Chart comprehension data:
····················

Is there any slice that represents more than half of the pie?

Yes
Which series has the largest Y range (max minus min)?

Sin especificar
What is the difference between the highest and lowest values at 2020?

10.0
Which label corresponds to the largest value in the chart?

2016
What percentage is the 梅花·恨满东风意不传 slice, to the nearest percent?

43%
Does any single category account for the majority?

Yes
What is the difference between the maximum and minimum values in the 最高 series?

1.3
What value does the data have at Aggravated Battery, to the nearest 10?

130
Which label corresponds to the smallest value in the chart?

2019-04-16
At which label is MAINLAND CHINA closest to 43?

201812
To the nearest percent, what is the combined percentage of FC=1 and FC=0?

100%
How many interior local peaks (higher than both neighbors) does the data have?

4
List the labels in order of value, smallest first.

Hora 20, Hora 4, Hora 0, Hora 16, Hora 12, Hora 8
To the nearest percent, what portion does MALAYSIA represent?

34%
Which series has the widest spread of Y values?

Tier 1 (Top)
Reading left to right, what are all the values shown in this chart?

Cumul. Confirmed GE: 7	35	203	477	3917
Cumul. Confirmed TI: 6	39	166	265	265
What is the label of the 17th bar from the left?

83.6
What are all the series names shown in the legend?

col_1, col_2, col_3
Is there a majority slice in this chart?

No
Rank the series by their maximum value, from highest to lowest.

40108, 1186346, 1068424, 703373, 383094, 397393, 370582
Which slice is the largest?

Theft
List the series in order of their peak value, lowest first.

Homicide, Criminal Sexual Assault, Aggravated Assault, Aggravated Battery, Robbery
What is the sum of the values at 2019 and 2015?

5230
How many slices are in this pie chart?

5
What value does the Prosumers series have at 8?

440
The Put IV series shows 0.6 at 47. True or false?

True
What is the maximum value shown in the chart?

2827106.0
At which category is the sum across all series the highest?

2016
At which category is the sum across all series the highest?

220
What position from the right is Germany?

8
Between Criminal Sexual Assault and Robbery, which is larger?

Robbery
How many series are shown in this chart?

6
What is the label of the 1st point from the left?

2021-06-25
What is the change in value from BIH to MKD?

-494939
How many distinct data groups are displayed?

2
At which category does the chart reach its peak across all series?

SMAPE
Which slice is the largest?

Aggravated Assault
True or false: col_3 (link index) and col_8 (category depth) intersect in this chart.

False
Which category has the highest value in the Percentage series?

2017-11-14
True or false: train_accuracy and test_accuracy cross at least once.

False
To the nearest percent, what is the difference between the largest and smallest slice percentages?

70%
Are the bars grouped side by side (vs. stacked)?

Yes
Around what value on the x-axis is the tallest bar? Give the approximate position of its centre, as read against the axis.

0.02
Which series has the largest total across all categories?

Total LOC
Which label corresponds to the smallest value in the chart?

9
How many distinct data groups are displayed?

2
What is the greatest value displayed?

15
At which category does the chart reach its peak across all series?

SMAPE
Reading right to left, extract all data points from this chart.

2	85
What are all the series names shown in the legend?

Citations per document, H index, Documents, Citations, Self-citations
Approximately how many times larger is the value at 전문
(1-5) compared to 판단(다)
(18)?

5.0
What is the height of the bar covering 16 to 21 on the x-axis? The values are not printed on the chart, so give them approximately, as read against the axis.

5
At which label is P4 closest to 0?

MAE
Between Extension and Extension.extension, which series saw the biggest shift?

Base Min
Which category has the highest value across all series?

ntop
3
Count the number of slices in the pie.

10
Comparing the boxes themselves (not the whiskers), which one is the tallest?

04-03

····················

WHAT IS EXPECTED: Copy out all of the records above, reproducing every line without any change.

ANSWER BELOW:
Is there any slice that represents more than half of the pie?

Yes
Which series has the largest Y range (max minus min)?

Sin especificar
What is the difference between the highest and lowest values at 2020?

10.0
Which label corresponds to the largest value in the chart?

2016
What percentage is the 梅花·恨满东风意不传 slice, to the nearest percent?

43%
Does any single category account for the majority?

Yes
What is the difference between the maximum and minimum values in the 最高 series?

1.3
What value does the data have at Aggravated Battery, to the nearest 10?

130
Which label corresponds to the smallest value in the chart?

2019-04-16
At which label is MAINLAND CHINA closest to 43?

201812
To the nearest percent, what is the combined percentage of FC=1 and FC=0?

100%
How many interior local peaks (higher than both neighbors) does the data have?

4
List the labels in order of value, smallest first.

Hora 20, Hora 4, Hora 0, Hora 16, Hora 12, Hora 8
To the nearest percent, what portion does MALAYSIA represent?

34%
Which series has the widest spread of Y values?

Tier 1 (Top)
Reading left to right, what are all the values shown in this chart?

Cumul. Confirmed GE: 7	35	203	477	3917
Cumul. Confirmed TI: 6	39	166	265	265
What is the label of the 17th bar from the left?

83.6
What are all the series names shown in the legend?

col_1, col_2, col_3
Is there a majority slice in this chart?

No
Rank the series by their maximum value, from highest to lowest.

40108, 1186346, 1068424, 703373, 383094, 397393, 370582
Which slice is the largest?

Theft
List the series in order of their peak value, lowest first.

Homicide, Criminal Sexual Assault, Aggravated Assault, Aggravated Battery, Robbery
What is the sum of the values at 2019 and 2015?

5230
How many slices are in this pie chart?

5
What value does the Prosumers series have at 8?

440
The Put IV series shows 0.6 at 47. True or false?

True
What is the maximum value shown in the chart?

2827106.0
At which category is the sum across all series the highest?

2016
At which category is the sum across all series the highest?

220
What position from the right is Germany?

8
Between Criminal Sexual Assault and Robbery, which is larger?

Robbery
How many series are shown in this chart?

6
What is the label of the 1st point from the left?

2021-06-25
What is the change in value from BIH to MKD?

-494939
How many distinct data groups are displayed?

2
At which category does the chart reach its peak across all series?

SMAPE
Which slice is the largest?

Aggravated Assault
True or false: col_3 (link index) and col_8 (category depth) intersect in this chart.

False
Which category has the highest value in the Percentage series?

2017-11-14
True or false: train_accuracy and test_accuracy cross at least once.

False
To the nearest percent, what is the difference between the largest and smallest slice percentages?

70%
Are the bars grouped side by side (vs. stacked)?

Yes
Around what value on the x-axis is the tallest bar? Give the approximate position of its centre, as read against the axis.

0.02
Which series has the largest total across all categories?

Total LOC
Which label corresponds to the smallest value in the chart?

9
How many distinct data groups are displayed?

2
What is the greatest value displayed?

15
At which category does the chart reach its peak across all series?

SMAPE
Reading right to left, extract all data points from this chart.

2	85
What are all the series names shown in the legend?

Citations per document, H index, Documents, Citations, Self-citations
Approximately how many times larger is the value at 전문
(1-5) compared to 판단(다)
(18)?

5.0
What is the height of the bar covering 16 to 21 on the x-axis? The values are not printed on the chart, so give them approximately, as read against the axis.

5
At which label is P4 closest to 0?

MAE
Between Extension and Extension.extension, which series saw the biggest shift?

Base Min
Which category has the highest value across all series?

ntop
3
Count the number of slices in the pie.

10
Comparing the boxes themselves (not the whiskers), which one is the tallest?

04-03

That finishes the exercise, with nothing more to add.